READING PASSAGE.
Vendors Play Key Role in Providing Value-Added Services

Untitled designFor many years, vendor performance in the construction trades has been evaluated on three metrics – price, quality, and delivery. These metrics have made sense over time and have been widely accepted as indicators of performance. Vendors that have historically performed well in these areas have generally been successful, and those that fall short in one or more areas generally do not.

In today’s environment, contractors are looking for vendors to help them create competitive differentiation that will help set themselves apart. There are several areas where contractors are looking for value-added services that they are willing to pay a premium for:

  • Assistance in Planning and Maximizing Cash Flow: Project managers have precious little time to manage all of the materials that are required on a job site. Vendors that can engage early on in a project and assist in the planning of material deliveries and helping to manage lead times from manufacturers can be an ally to the construction team. And when helping to advise when materials need to be ordered to limit the potential for late deliveries instead of ordering too far in advance, cash flow can be maximized.
  • Vendor Managed Inventory: While common in manufacturing environments, vendor managed inventory is an opportunity in construction environments to improve productivity. When superintendents can spend their time focusing on job risk, namely labor, they can be more productive. Vendors that can deliver and manage commodity materials can relieve that responsibility from the supervisors on the job site.

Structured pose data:
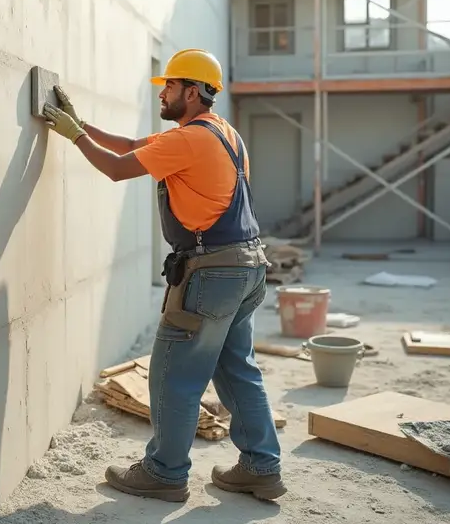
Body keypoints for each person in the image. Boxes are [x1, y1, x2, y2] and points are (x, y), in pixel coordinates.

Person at [41, 48, 285, 503]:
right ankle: (261, 467)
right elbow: (134, 148)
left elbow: (117, 169)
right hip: (247, 268)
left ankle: (165, 473)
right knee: (237, 370)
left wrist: (74, 137)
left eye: (170, 85)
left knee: (174, 374)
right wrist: (82, 125)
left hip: (212, 274)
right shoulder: (223, 134)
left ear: (192, 92)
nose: (163, 92)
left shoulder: (189, 139)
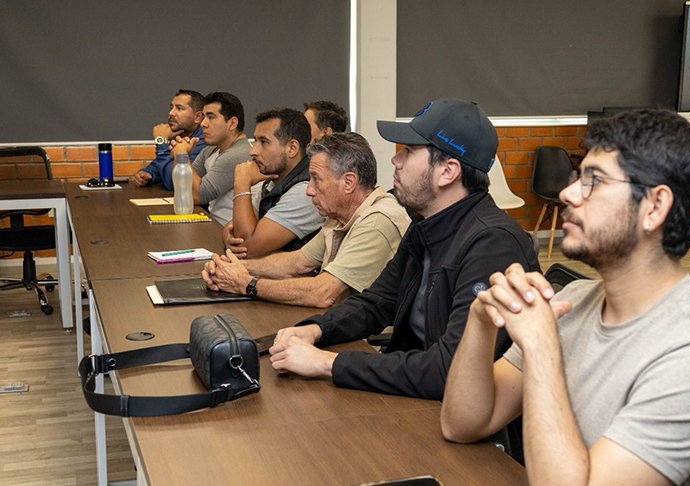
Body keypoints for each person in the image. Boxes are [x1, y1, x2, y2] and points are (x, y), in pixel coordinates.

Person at [440, 109, 690, 485]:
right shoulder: (576, 299)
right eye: (578, 177)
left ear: (654, 207)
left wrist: (541, 347)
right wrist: (481, 319)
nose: (567, 193)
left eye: (594, 181)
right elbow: (462, 424)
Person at [265, 98, 540, 400]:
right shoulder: (425, 225)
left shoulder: (493, 245)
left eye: (408, 151)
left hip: (453, 414)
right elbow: (376, 303)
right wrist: (315, 329)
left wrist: (327, 363)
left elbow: (451, 370)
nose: (395, 160)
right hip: (411, 393)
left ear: (447, 172)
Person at [202, 132, 411, 308]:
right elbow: (298, 262)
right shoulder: (339, 216)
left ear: (348, 182)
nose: (309, 190)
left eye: (316, 179)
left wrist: (245, 283)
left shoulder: (377, 222)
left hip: (367, 340)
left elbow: (323, 293)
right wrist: (233, 267)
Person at [222, 108, 325, 259]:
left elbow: (246, 248)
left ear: (292, 148)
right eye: (255, 141)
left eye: (264, 142)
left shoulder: (306, 191)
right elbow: (236, 227)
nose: (253, 151)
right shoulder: (275, 179)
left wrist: (242, 183)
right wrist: (227, 235)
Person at [171, 92, 251, 225]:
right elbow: (183, 186)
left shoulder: (237, 154)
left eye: (211, 117)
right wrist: (179, 154)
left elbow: (196, 196)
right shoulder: (211, 149)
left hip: (228, 230)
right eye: (203, 117)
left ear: (232, 123)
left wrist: (181, 155)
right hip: (212, 223)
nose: (203, 124)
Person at [130, 89, 206, 189]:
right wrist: (148, 173)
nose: (171, 113)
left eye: (179, 108)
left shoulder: (204, 140)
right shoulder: (179, 135)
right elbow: (164, 164)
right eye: (171, 108)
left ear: (197, 117)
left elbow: (175, 181)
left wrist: (161, 140)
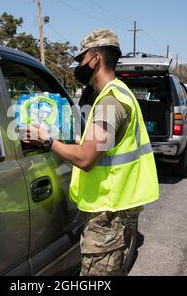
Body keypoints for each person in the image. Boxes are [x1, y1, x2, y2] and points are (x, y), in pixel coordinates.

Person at [22, 29, 159, 276]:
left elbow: (86, 159)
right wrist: (76, 139)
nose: (79, 65)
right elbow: (106, 145)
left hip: (109, 214)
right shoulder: (119, 92)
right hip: (120, 207)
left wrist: (47, 141)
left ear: (95, 58)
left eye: (81, 59)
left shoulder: (109, 101)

REQUIRED WORK.
(1) Do these statements agree with the article on vendor value-added services? Answer yes or no for each and quote the deciding words. (a) Vendor performance in the construction trades has traditionally been judged on price, quality, and delivery. (b) Vendor managed inventory is described as rare in manufacturing environments. (c) Contractors are unwilling to pay extra for value-added services.
(2) Can you extend the article on vendor value-added services, picking up after its final sentence?

YOUR RESPONSES.
(1)
(a) Yes: "vendor performance in the construction trades has been evaluated on three metrics – price, quality, and delivery."
(b) No: "While common in manufacturing environments, vendor managed inventory is an opportunity in construction environments to improve productivity."
(c) No: "There are several areas where contractors are looking for value-added services that they are willing to pay a premium for"

(2)
  • Points of Use Delivery of Materials: Vendors typically deliver materials to a job site dock door or some other common location. Those that can take it to the next level and deliver it within the 30:30 Rule (within 30 feet or 30 seconds of installation) can significantly increase productivity on a job site and reduce secondary time. In order to accomplish this, the vendor needs to commit to planning and coordinating with job site supervision and be flexible with their time commitment to be on the job site.
  • Recommendations of More Safe and Efficient Products: Vendors are in a favorable position to get exposure to new products from manufacturers. By introducing contractors to products that can help them be safer and more efficient, they increase their value. Since many of these new products may be more expensive than traditional products, helping to create a return-on-investment model is also helpful.

The expectation for vendors to provide more value-added services continues to grow. Those vendors that are on the leading edge of providing new cost effective services will have more opportunities to grow with forward thinking contractors.